The important insight about retargeting is that it emphasized that the gradient operator is incredibly important in image manipulation, especially when combining multiple images. By solving with a least-squares solver for minimal gradient differences between seams of an image, you can get very shockingly great results.
I don’t have a reference for this, but I have been told that it is the case that human vision is more sensitive to gradient differences than absolute pixel values; that is, we can compare things that are directly adjacent much better than we can separately. In a discussion I had with a presenter after a session on the first day of SIGGRAPH, he brought up a corollary to this: we are more sensitive to temporal changes than side-by-side comparisons, meaning that we can see as the changes occur temporally much better than we can by comparing pixel values manually by looking back and forth. (This has great implications to photo editing software, which often presents “Before” and “After” shots side-by-side, or even on different monitors.)

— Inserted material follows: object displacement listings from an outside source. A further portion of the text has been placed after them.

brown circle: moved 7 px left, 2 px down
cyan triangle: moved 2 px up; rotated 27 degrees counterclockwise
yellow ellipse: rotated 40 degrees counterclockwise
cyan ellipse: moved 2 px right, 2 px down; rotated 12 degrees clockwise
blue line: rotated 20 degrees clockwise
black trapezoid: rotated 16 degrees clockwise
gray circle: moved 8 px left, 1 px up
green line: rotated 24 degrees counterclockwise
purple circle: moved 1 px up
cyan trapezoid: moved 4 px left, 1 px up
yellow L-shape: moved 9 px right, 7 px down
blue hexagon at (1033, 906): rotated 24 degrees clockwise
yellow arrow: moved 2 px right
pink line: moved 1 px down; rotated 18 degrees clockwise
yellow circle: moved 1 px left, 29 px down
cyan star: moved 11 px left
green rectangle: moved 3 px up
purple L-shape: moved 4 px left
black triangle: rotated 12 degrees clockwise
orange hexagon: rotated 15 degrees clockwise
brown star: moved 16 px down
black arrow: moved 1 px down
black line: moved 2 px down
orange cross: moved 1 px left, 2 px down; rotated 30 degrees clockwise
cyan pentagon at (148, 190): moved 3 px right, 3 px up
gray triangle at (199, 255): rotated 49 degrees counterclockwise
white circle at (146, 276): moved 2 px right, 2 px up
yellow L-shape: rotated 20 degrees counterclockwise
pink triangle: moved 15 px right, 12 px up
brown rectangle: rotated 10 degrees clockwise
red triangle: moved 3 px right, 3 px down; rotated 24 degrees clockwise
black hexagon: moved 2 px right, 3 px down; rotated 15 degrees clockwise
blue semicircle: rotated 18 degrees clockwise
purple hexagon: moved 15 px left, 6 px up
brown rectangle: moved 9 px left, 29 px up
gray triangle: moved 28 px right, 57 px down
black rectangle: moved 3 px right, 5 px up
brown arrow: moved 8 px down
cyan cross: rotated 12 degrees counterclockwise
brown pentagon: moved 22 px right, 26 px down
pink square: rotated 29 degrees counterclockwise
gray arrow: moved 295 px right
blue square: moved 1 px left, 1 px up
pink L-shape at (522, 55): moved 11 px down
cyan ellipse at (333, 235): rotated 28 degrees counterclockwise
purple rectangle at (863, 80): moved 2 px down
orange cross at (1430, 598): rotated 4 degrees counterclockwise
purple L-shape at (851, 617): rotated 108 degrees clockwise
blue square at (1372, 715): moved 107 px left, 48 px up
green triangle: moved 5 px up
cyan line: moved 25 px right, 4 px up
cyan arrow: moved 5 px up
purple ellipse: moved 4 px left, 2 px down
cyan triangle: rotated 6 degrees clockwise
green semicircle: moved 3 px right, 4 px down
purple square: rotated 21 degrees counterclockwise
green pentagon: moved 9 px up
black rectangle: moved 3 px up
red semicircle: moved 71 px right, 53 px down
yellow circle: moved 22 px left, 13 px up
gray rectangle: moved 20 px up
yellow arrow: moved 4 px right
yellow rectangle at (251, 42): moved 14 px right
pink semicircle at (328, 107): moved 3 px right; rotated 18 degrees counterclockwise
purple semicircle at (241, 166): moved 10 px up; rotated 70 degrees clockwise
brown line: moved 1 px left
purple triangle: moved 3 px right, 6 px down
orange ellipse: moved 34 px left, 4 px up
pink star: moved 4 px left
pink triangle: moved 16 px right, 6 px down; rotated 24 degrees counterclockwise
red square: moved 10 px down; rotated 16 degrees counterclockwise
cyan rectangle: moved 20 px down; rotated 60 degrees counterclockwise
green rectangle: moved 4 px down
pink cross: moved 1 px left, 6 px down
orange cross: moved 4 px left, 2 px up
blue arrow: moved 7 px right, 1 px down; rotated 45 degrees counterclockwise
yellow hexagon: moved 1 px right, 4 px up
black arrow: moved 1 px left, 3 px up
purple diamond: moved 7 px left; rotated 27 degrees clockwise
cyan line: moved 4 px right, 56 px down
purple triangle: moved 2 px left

One of the most interesting things I saw in the video sessions today was a method of generating a dense temporal “film strip” allowing you to very easily and intuitively scrub through video. Imagine a film strip showing the most salient frames from a video, only instead of in separate rectangles, the frames were blended together by using gradient optimization, and if you want to do a more fine-grained search, you can zoom in to this “film strip.”
Unfortunately this method required a significant amount of offline processing; when I asked the presenter whether it was applicable to streaming video, he thought it would work best if a simple uniform sampling of frames (rather than a method of finding the “most important” frames in a given time range) was used, and the “film strip” was filled in from the right as more video was downloaded. I’m still not convinced whether the performance can be acceptable, but the user experience for searching through videos was especially compelling.